• **TEXTO-FONTE**
Diferentemente da segunda parte do cântico, que convida toda
a criação ao louvor, como veremos adiante, esta primeira parte se passa na
esfera celeste: Deus é louvado “em seu
trono de poder vitorioso”, “sobre os
querubins”, “no celeste firmamento”.
Além da Liturgia das
Horas, este cântico é entoado também na Celebração
Eucarística, substituindo o “salmo”, em cinco ocasiões:
- Quarta-feira da V
semana da Quaresma [10], acompanhando a leitura em composição harmônica do
relato dos três jovens (Dn 3,14-20.24.49a.91-92.95), como vimos na postagem anterior.
- Vigília de
Pentecostes: cântico após a II leitura: Quando se celebra a forma longa da
Vigília de Pentecostes, com quatro leituras do AT, a 1ª opção de cântico após a
II leitura (Ex 19,3-8.16-20) é Dn 3,52-56 [11].
Destaca-se aqui o primeiro verso do hino, que proclama: “Sede bendito, Senhor Deus de nossos pais!”,
uma vez que a leitura faz referência à aliança do Sinai, onde o Senhor se
apresenta justamente como “o Deus de
vossos pais, o Deus de Abraão, o Deus de Isaac e o Deus de Jacó” (Ex
3,15).
- Solenidade da
Santíssima Trindade (Ano A): Como na celebração anterior, o cântico de Dn
3,52-56 [12] está aqui em harmonia com uma leitura ligada à aliança do Sinai (Ex
34,4b-6.8-9).
- Quinta-feira da XVI
semana do Tempo Comum (Ano ímpar): como acima, na Vigília de Pentecostes,
uma vez que aqui se lê Ex 19,1-2.9-11.16-20b. O cântico, porém, inclui
aqui o v. 57 [13], como na Liturgia das
Horas.
- Segunda-feira da
XXXIV semana do Tempo Comum (Ano ímpar): acompanhando aqui o início da
leitura semicontínua do Livro de Daniel, como vimos anteriormente.
Também nesta celebração se inclui o v. 57 [14].
Além da Liturgia das
Horas e da Celebração Eucarística,
Dn 3,52-57 consta ainda entre os salmos e cânticos à escolha para a
celebração do sacramento da Reconciliação
como ação de graças após a
absolvição [15].
c) Dn
3,57-88.56:
Por fim, a segunda parte do “Louvor das criaturas ao Senhor” (vv. 57-88.56) é indicada para as Laudes dos domingos das semanas I e III do
Saltério [16]. Vale recordar que os salmos e o cântico do I domingo são entoados
também nas Laudes das
solenidades e festas.

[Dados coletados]
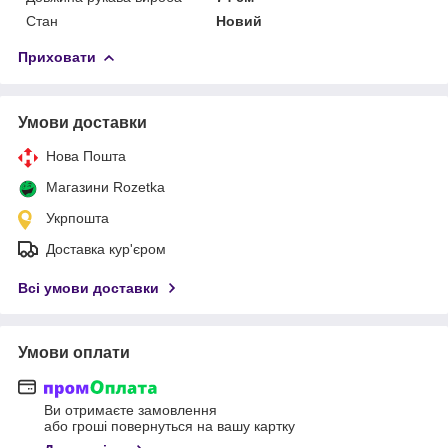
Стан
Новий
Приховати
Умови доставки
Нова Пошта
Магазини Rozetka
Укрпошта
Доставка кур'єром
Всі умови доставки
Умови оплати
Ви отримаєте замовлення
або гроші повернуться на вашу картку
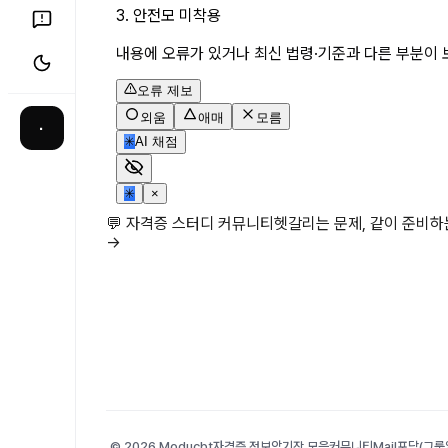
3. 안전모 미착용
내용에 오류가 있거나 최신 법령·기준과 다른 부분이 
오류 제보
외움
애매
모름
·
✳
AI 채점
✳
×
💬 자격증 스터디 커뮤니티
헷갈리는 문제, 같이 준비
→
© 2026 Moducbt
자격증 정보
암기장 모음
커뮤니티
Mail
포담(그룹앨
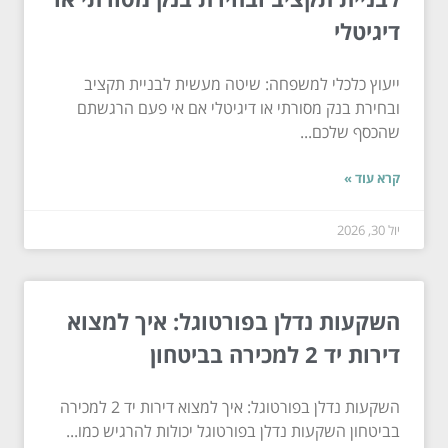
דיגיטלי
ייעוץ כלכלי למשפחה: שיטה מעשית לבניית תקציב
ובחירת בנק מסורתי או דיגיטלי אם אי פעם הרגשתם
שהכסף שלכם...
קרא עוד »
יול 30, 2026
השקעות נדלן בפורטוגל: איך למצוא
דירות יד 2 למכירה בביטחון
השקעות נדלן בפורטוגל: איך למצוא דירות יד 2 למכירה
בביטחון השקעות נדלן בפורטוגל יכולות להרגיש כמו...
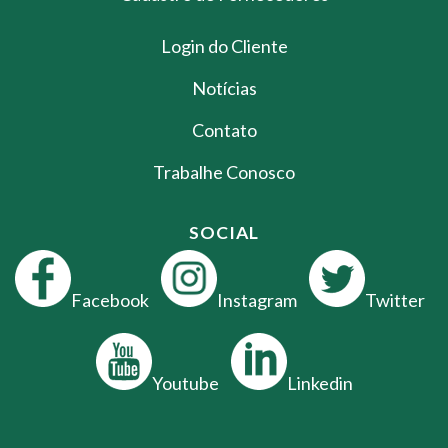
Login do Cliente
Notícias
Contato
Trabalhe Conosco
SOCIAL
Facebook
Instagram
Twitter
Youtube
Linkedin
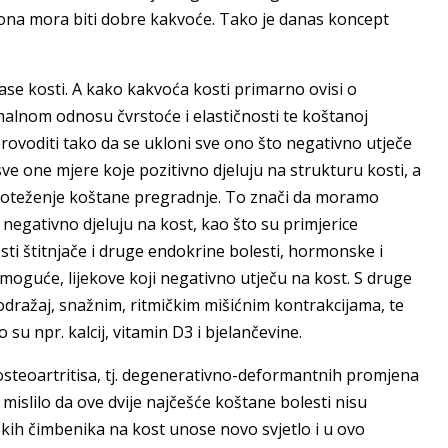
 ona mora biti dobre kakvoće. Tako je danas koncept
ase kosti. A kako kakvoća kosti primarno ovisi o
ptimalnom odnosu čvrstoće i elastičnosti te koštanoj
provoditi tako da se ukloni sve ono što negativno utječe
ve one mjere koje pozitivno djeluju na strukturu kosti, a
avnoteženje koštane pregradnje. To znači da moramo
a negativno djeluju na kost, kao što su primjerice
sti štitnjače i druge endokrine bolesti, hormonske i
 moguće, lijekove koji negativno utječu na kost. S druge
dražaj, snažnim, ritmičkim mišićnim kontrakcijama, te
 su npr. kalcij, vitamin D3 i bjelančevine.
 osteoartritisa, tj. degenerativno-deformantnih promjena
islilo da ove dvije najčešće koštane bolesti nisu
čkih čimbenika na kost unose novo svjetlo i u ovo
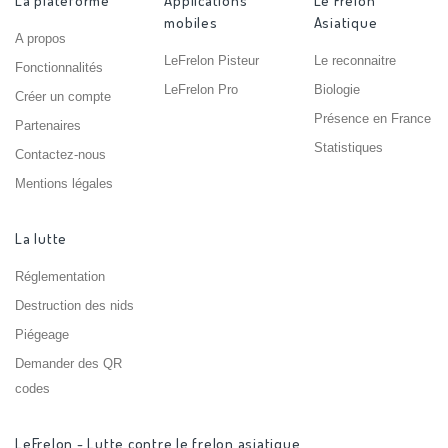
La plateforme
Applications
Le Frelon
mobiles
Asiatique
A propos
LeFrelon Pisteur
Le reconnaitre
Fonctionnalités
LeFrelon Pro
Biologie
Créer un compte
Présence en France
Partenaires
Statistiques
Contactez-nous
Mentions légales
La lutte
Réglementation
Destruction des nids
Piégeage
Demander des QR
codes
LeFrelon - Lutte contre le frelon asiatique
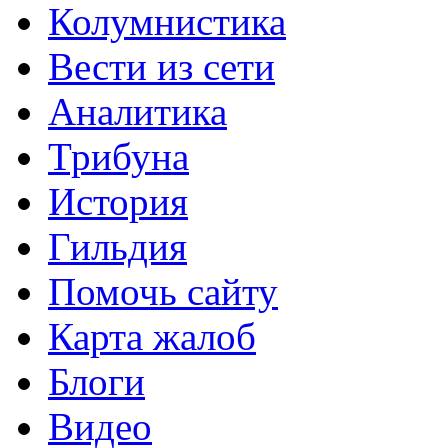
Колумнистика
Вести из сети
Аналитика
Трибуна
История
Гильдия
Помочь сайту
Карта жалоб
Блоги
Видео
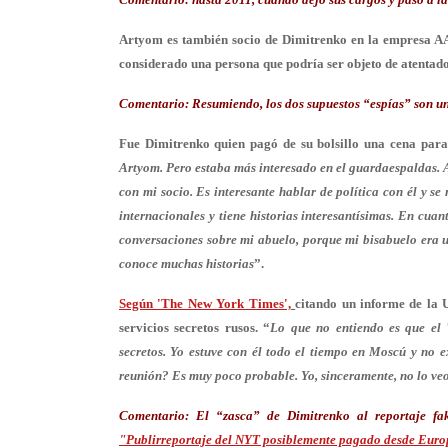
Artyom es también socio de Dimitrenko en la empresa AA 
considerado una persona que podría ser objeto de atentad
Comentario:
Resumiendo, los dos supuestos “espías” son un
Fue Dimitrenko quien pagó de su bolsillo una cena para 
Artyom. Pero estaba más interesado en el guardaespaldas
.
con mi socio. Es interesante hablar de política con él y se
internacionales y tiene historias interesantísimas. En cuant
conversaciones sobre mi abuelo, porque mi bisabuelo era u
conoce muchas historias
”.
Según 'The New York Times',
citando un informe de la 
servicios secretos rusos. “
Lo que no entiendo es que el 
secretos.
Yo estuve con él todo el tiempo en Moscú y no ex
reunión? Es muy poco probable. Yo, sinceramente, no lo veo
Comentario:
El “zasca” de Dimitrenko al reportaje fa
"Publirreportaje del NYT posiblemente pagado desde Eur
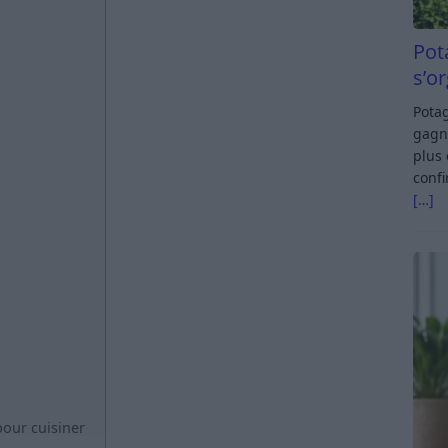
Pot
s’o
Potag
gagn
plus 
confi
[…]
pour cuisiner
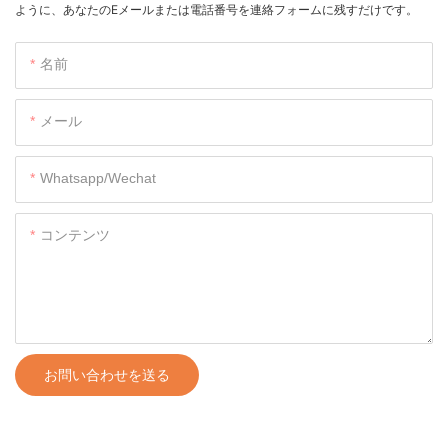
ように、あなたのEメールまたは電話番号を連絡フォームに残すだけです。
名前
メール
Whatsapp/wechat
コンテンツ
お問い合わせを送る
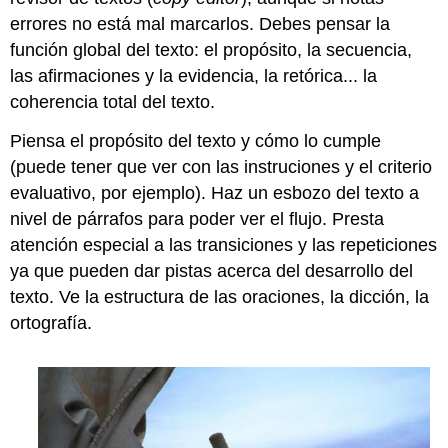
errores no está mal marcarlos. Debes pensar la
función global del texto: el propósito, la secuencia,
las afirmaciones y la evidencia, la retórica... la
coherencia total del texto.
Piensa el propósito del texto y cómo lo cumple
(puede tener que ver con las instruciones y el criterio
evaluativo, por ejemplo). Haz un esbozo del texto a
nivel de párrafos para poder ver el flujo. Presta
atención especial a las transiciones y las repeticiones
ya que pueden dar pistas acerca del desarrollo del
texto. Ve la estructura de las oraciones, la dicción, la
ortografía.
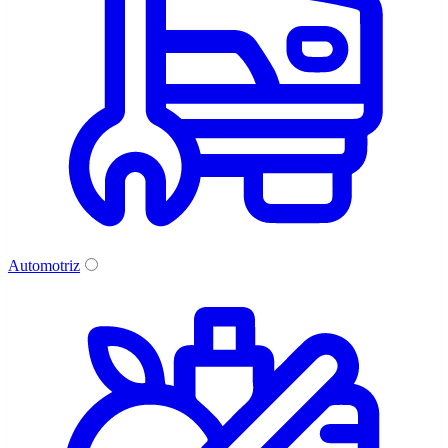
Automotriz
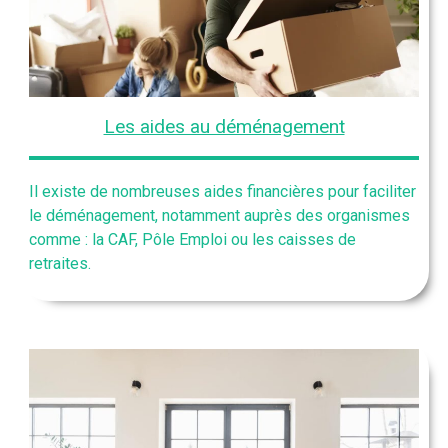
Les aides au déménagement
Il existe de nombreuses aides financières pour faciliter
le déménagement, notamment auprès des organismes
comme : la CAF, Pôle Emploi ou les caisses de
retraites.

• **ATIVIDADES PROPOSTAS**
a) Segundo o texto sobre o cântico de Daniel, em quantas ocasiões esse cântico é entoado na Celebração Eucarística no lugar do salmo?
b) Transcreva do texto sobre o cântico de Daniel o trecho entre "- Quinta-feira da" e "v. 57 [14].", inclusive.

• **RESPOSTAS POR ITEM**
a) Em cinco ocasiões.

b)
- Quinta-feira da XVI
semana do Tempo Comum (Ano ímpar): como acima, na Vigília de Pentecostes,
uma vez que aqui se lê Ex 19,1-2.9-11.16-20b. O cântico, porém, inclui
aqui o v. 57 [13], como na Liturgia das
Horas.
- Segunda-feira da
XXXIV semana do Tempo Comum (Ano ímpar): acompanhando aqui o início da
leitura semicontínua do Livro de Daniel, como vimos anteriormente.
Também nesta celebração se inclui o v. 57 [14].